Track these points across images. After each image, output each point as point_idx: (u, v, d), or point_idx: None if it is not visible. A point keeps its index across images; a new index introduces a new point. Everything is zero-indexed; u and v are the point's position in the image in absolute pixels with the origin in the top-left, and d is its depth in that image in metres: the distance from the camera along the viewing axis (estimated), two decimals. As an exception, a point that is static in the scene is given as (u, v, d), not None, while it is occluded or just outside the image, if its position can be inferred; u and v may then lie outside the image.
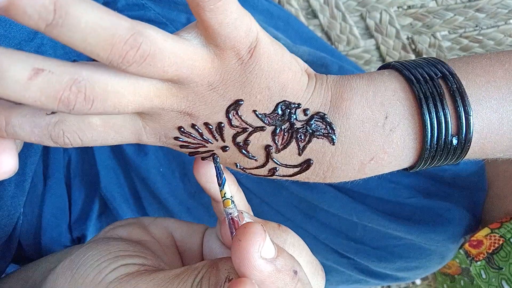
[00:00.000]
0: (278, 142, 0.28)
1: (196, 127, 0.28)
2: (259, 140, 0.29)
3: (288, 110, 0.28)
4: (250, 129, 0.28)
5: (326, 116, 0.28)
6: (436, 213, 0.58)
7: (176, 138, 0.29)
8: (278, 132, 0.28)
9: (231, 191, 0.29)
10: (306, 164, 0.29)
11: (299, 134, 0.28)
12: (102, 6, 0.21)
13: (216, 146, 0.29)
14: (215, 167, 0.29)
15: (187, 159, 0.57)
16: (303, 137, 0.28)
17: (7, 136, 0.25)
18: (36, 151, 0.50)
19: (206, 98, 0.27)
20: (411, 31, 0.74)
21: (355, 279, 0.64)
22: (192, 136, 0.28)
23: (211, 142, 0.29)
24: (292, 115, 0.28)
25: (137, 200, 0.59)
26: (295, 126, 0.28)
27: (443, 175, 0.59)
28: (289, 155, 0.29)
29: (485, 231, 0.56)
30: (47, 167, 0.56)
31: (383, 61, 0.77)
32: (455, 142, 0.28)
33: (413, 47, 0.75)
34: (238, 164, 0.30)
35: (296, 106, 0.28)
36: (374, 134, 0.28)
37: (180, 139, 0.29)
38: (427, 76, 0.28)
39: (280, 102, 0.28)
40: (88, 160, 0.58)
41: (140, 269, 0.28)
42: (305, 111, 0.28)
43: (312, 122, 0.28)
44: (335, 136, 0.28)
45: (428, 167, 0.30)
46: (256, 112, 0.28)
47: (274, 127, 0.28)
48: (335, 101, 0.29)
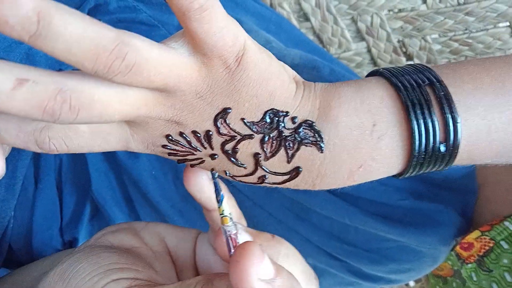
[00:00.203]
0: (266, 150, 0.28)
1: (184, 135, 0.28)
2: (248, 148, 0.29)
3: (276, 118, 0.28)
4: (239, 137, 0.28)
5: (314, 124, 0.28)
6: (427, 215, 0.59)
7: (164, 146, 0.29)
8: (266, 140, 0.28)
9: (225, 200, 0.29)
10: (295, 172, 0.29)
11: (288, 142, 0.28)
12: (87, 16, 0.21)
13: (205, 154, 0.29)
14: (213, 183, 0.29)
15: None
16: (291, 145, 0.28)
17: None
18: (27, 154, 0.50)
19: (193, 106, 0.27)
20: (402, 34, 0.74)
21: (348, 281, 0.64)
22: (180, 144, 0.28)
23: (199, 150, 0.29)
24: (280, 123, 0.28)
25: (129, 203, 0.59)
26: (284, 134, 0.28)
27: (434, 177, 0.59)
28: (278, 163, 0.29)
29: (475, 233, 0.57)
30: (38, 170, 0.55)
31: (375, 63, 0.77)
32: (443, 149, 0.28)
33: (404, 50, 0.75)
34: (227, 172, 0.30)
35: (284, 114, 0.28)
36: (362, 142, 0.28)
37: (168, 147, 0.29)
38: (414, 83, 0.29)
39: (268, 110, 0.28)
40: (79, 163, 0.57)
41: (131, 284, 0.28)
42: (293, 119, 0.28)
43: (300, 130, 0.28)
44: (323, 144, 0.28)
45: (416, 174, 0.30)
46: (244, 120, 0.28)
47: (262, 135, 0.28)
48: (323, 109, 0.29)
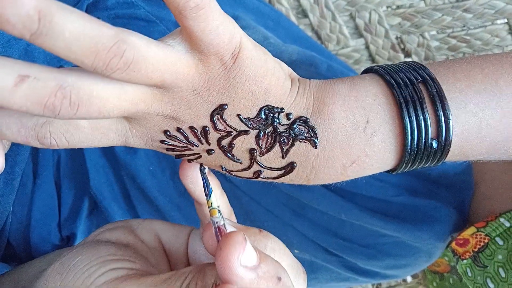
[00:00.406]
0: (262, 145, 0.29)
1: (182, 130, 0.28)
2: (244, 144, 0.29)
3: (271, 115, 0.28)
4: (235, 133, 0.28)
5: (309, 120, 0.29)
6: (423, 211, 0.59)
7: (162, 142, 0.29)
8: (261, 136, 0.29)
9: (214, 194, 0.30)
10: (290, 167, 0.30)
11: (282, 138, 0.29)
12: (86, 15, 0.21)
13: (202, 149, 0.29)
14: (202, 178, 0.30)
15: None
16: (286, 140, 0.29)
17: None
18: (25, 150, 0.50)
19: (190, 102, 0.27)
20: (400, 30, 0.75)
21: (344, 277, 0.65)
22: (178, 140, 0.29)
23: (196, 146, 0.29)
24: (275, 119, 0.28)
25: (127, 199, 0.59)
26: (279, 130, 0.29)
27: (430, 174, 0.60)
28: (273, 158, 0.30)
29: (471, 230, 0.57)
30: (36, 166, 0.56)
31: (373, 60, 0.77)
32: (435, 145, 0.29)
33: (402, 46, 0.76)
34: (223, 167, 0.30)
35: (279, 110, 0.28)
36: (356, 138, 0.29)
37: (166, 142, 0.29)
38: (407, 81, 0.29)
39: (263, 107, 0.28)
40: (77, 159, 0.58)
41: (128, 273, 0.29)
42: (288, 115, 0.29)
43: (295, 126, 0.29)
44: (317, 139, 0.29)
45: (410, 169, 0.31)
46: (240, 116, 0.28)
47: (258, 131, 0.28)
48: (317, 105, 0.29)
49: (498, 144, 0.30)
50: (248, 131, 0.28)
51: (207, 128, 0.28)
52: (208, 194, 0.29)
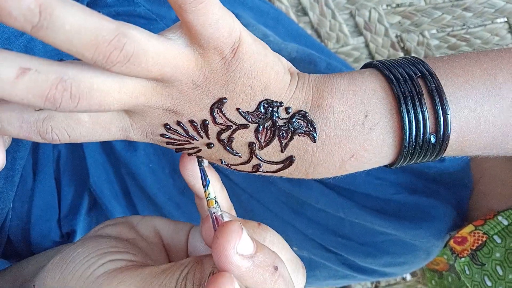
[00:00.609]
0: (261, 139, 0.29)
1: (182, 124, 0.28)
2: (243, 137, 0.29)
3: (271, 109, 0.28)
4: (234, 126, 0.29)
5: (308, 114, 0.29)
6: (421, 209, 0.59)
7: (162, 135, 0.29)
8: (261, 129, 0.29)
9: (214, 189, 0.30)
10: (289, 161, 0.30)
11: (281, 132, 0.29)
12: (87, 8, 0.21)
13: (201, 143, 0.30)
14: (200, 170, 0.30)
15: (177, 155, 0.57)
16: (285, 134, 0.29)
17: None
18: (25, 146, 0.50)
19: (190, 96, 0.27)
20: (400, 29, 0.75)
21: (342, 274, 0.65)
22: (178, 133, 0.29)
23: (196, 139, 0.29)
24: (274, 113, 0.29)
25: (126, 196, 0.60)
26: (277, 124, 0.29)
27: (429, 172, 0.60)
28: (272, 152, 0.30)
29: (469, 228, 0.57)
30: (36, 162, 0.56)
31: (372, 58, 0.77)
32: (433, 140, 0.29)
33: (401, 45, 0.76)
34: (223, 161, 0.31)
35: (278, 104, 0.28)
36: (354, 132, 0.29)
37: (166, 136, 0.29)
38: (406, 76, 0.29)
39: (262, 101, 0.28)
40: (77, 156, 0.58)
41: (127, 264, 0.29)
42: (287, 109, 0.29)
43: (294, 120, 0.29)
44: (316, 133, 0.29)
45: (408, 163, 0.31)
46: (240, 110, 0.28)
47: (257, 124, 0.29)
48: (316, 99, 0.29)
49: (497, 139, 0.30)
50: (248, 125, 0.29)
51: (207, 122, 0.28)
52: (205, 185, 0.29)
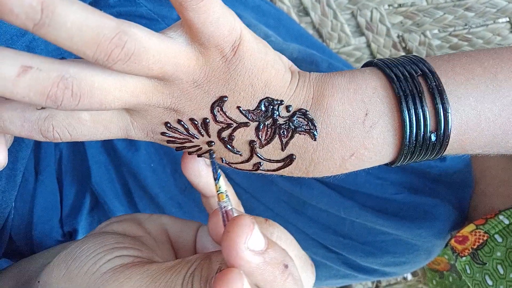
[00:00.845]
***
◆ WHAT YOU SHOULD DO
Only the text of the entries above, transcribed exactly, should be given; leave out pictures.

◆ RESULT FOR THIS TASK
Track these points across images. After each image, output each point as point_idx: (u, v, d), or point_idx: None if it is not visible. A point keeps its index across images; a new index introduces a new point. Everything is zero-indexed; u and v are the point's position in the image in absolute pixels with the origin in the top-left, and d is its depth in that image in metres: the distance from the camera along the viewing axis (estimated), two decimals. As an exception, a point that is static in the scene is given as (u, v, d), not None, while it is occluded or just outside the image, if its position can be inferred; u and v may then lie outside the image.
[00:00.000]
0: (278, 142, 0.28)
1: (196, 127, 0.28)
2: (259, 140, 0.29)
3: (288, 110, 0.28)
4: (250, 129, 0.28)
5: (326, 116, 0.28)
6: (436, 213, 0.58)
7: (176, 138, 0.29)
8: (278, 132, 0.28)
9: (231, 191, 0.29)
10: (306, 164, 0.29)
11: (299, 134, 0.28)
12: (102, 6, 0.21)
13: (216, 146, 0.29)
14: (215, 167, 0.29)
15: (187, 159, 0.57)
16: (303, 137, 0.28)
17: (7, 136, 0.25)
18: (36, 151, 0.50)
19: (206, 98, 0.27)
20: (411, 31, 0.74)
21: (355, 279, 0.64)
22: (192, 136, 0.28)
23: (211, 142, 0.29)
24: (292, 115, 0.28)
25: (137, 200, 0.59)
26: (295, 126, 0.28)
27: (443, 175, 0.59)
28: (289, 155, 0.29)
29: (485, 231, 0.56)
30: (47, 167, 0.56)
31: (383, 61, 0.77)
32: (455, 142, 0.28)
33: (413, 47, 0.75)
34: (238, 164, 0.30)
35: (296, 106, 0.28)
36: (374, 134, 0.28)
37: (180, 139, 0.29)
38: (427, 76, 0.28)
39: (280, 102, 0.28)
40: (88, 160, 0.58)
41: (140, 269, 0.28)
42: (305, 111, 0.28)
43: (312, 122, 0.28)
44: (335, 136, 0.28)
45: (428, 167, 0.30)
46: (256, 112, 0.28)
47: (274, 127, 0.28)
48: (335, 101, 0.29)
[00:00.203]
0: (266, 150, 0.28)
1: (184, 135, 0.28)
2: (248, 148, 0.29)
3: (276, 118, 0.28)
4: (239, 137, 0.28)
5: (314, 124, 0.28)
6: (427, 215, 0.59)
7: (164, 146, 0.29)
8: (266, 140, 0.28)
9: (225, 200, 0.29)
10: (295, 172, 0.29)
11: (288, 142, 0.28)
12: (87, 16, 0.21)
13: (205, 154, 0.29)
14: (213, 183, 0.29)
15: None
16: (291, 145, 0.28)
17: None
18: (27, 154, 0.50)
19: (193, 106, 0.27)
20: (402, 34, 0.74)
21: (348, 281, 0.64)
22: (180, 144, 0.28)
23: (199, 150, 0.29)
24: (280, 123, 0.28)
25: (129, 203, 0.59)
26: (284, 134, 0.28)
27: (434, 177, 0.59)
28: (278, 163, 0.29)
29: (475, 233, 0.57)
30: (38, 170, 0.55)
31: (375, 63, 0.77)
32: (443, 149, 0.28)
33: (404, 50, 0.75)
34: (227, 172, 0.30)
35: (284, 114, 0.28)
36: (362, 142, 0.28)
37: (168, 147, 0.29)
38: (414, 83, 0.29)
39: (268, 110, 0.28)
40: (79, 163, 0.57)
41: (131, 284, 0.28)
42: (293, 119, 0.28)
43: (300, 130, 0.28)
44: (323, 144, 0.28)
45: (416, 174, 0.30)
46: (244, 120, 0.28)
47: (262, 135, 0.28)
48: (323, 109, 0.29)
[00:00.406]
0: (262, 145, 0.29)
1: (182, 130, 0.28)
2: (244, 144, 0.29)
3: (271, 115, 0.28)
4: (235, 133, 0.28)
5: (309, 120, 0.29)
6: (423, 211, 0.59)
7: (162, 142, 0.29)
8: (261, 136, 0.29)
9: (214, 194, 0.30)
10: (290, 167, 0.30)
11: (282, 138, 0.29)
12: (86, 15, 0.21)
13: (202, 149, 0.29)
14: (202, 178, 0.30)
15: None
16: (286, 140, 0.29)
17: None
18: (25, 150, 0.50)
19: (190, 102, 0.27)
20: (400, 30, 0.75)
21: (344, 277, 0.65)
22: (178, 140, 0.29)
23: (196, 146, 0.29)
24: (275, 119, 0.28)
25: (127, 199, 0.59)
26: (279, 130, 0.29)
27: (430, 174, 0.60)
28: (273, 158, 0.30)
29: (471, 230, 0.57)
30: (36, 166, 0.56)
31: (373, 60, 0.77)
32: (435, 145, 0.29)
33: (402, 46, 0.76)
34: (223, 167, 0.30)
35: (279, 110, 0.28)
36: (356, 138, 0.29)
37: (166, 142, 0.29)
38: (407, 81, 0.29)
39: (263, 107, 0.28)
40: (77, 159, 0.58)
41: (128, 273, 0.29)
42: (288, 115, 0.29)
43: (295, 126, 0.29)
44: (317, 139, 0.29)
45: (410, 169, 0.31)
46: (240, 116, 0.28)
47: (258, 131, 0.28)
48: (317, 105, 0.29)
49: (498, 144, 0.30)
50: (248, 131, 0.28)
51: (207, 128, 0.28)
52: (208, 194, 0.29)
[00:00.609]
0: (261, 139, 0.29)
1: (182, 124, 0.28)
2: (243, 137, 0.29)
3: (271, 109, 0.28)
4: (234, 126, 0.29)
5: (308, 114, 0.29)
6: (421, 209, 0.59)
7: (162, 135, 0.29)
8: (261, 129, 0.29)
9: (214, 189, 0.30)
10: (289, 161, 0.30)
11: (281, 132, 0.29)
12: (87, 8, 0.21)
13: (201, 143, 0.30)
14: (200, 170, 0.30)
15: (177, 155, 0.57)
16: (285, 134, 0.29)
17: None
18: (25, 146, 0.50)
19: (190, 96, 0.27)
20: (400, 29, 0.75)
21: (342, 274, 0.65)
22: (178, 133, 0.29)
23: (196, 139, 0.29)
24: (274, 113, 0.29)
25: (126, 196, 0.60)
26: (277, 124, 0.29)
27: (429, 172, 0.60)
28: (272, 152, 0.30)
29: (469, 228, 0.57)
30: (36, 162, 0.56)
31: (372, 58, 0.77)
32: (433, 140, 0.29)
33: (401, 45, 0.76)
34: (223, 161, 0.31)
35: (278, 104, 0.28)
36: (354, 132, 0.29)
37: (166, 136, 0.29)
38: (406, 76, 0.29)
39: (262, 101, 0.28)
40: (77, 156, 0.58)
41: (127, 264, 0.29)
42: (287, 109, 0.29)
43: (294, 120, 0.29)
44: (316, 133, 0.29)
45: (408, 163, 0.31)
46: (240, 110, 0.28)
47: (257, 124, 0.29)
48: (316, 99, 0.29)
49: (497, 139, 0.30)
50: (248, 125, 0.29)
51: (207, 122, 0.28)
52: (205, 185, 0.29)
[00:00.845]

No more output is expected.